Work to be completed.
Select every line in the listing below that contains the string "祝日除く", treating uppercase and lowercase as different.
[[ Data for this task open ]]
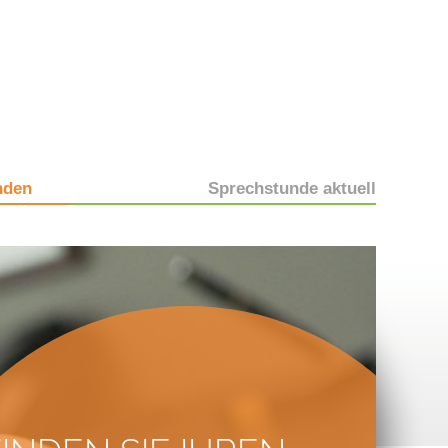
nden
Sprechstunde aktuell
Patienteninformation
Informationsveranstaltungen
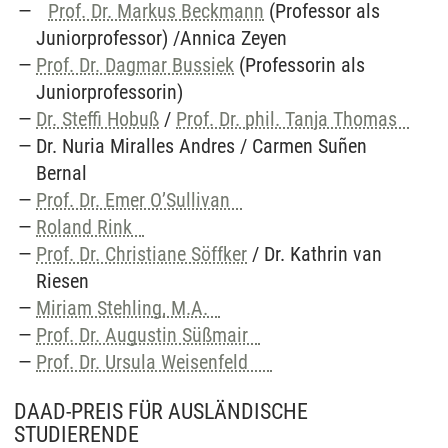
Prof. Dr. Markus Beckmann
(Professor als
Juniorprofessor) /Annica Zeyen
Prof. Dr. Dagmar Bussiek
(Professorin als
Juniorprofessorin)
Dr. Steffi Hobuß
/
Prof. Dr. phil. Tanja Thomas
Dr. Nuria Miralles Andres / Carmen Suñen
Bernal
Prof. Dr. Emer O’Sullivan
Roland Rink
Prof. Dr. Christiane Söffker
/ Dr. Kathrin van
Riesen
Miriam Stehling, M.A.
Prof. Dr. Augustin Süßmair
Prof. Dr. Ursula Weisenfeld
DAAD-PREIS FÜR AUSLÄNDISCHE
STUDIERENDE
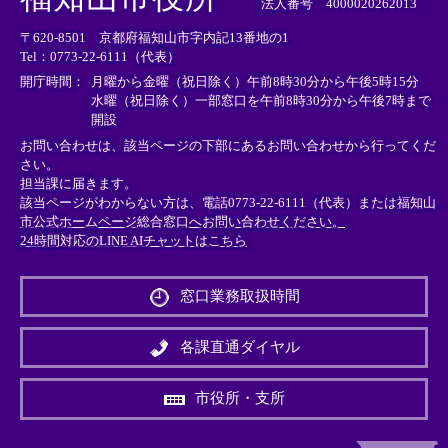
部
部
部
法人番号 4000020262013
リ
リ
リ
〒620-8501 京都府福知山市字内記13番地の1
ン
ン
ン
Tel：0773-22-6111（代表）
ク
ク
ク
＞
＞
＞
開庁時間：
月曜から金曜（祝日除く）午前8時30分から午後5時15分
水曜（祝日除く）一部窓口を午前8時30分から午後7時まで
開設
お問い合わせは、該当ページの下部にあるお問い合わせから行ってくだ
さい。
担当課に届きます。
該当ページがわからない方は、電話0773-22-6111（代表）または
福知山
市公式ホームページ総合窓口へお問い合わせください。
24時間対応のLINE AIチャットはこちら
＜
外
窓口業務取扱時間
部
リ
ン
各課直通ダイヤル
ク
＞
市役所・支所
[[ Data for this task closed ]]
Answer for the task.
月曜から金曜（祝日除く）午前8時30分から午後5時15分
水曜（祝日除く）一部窓口を午前8時30分から午後7時まで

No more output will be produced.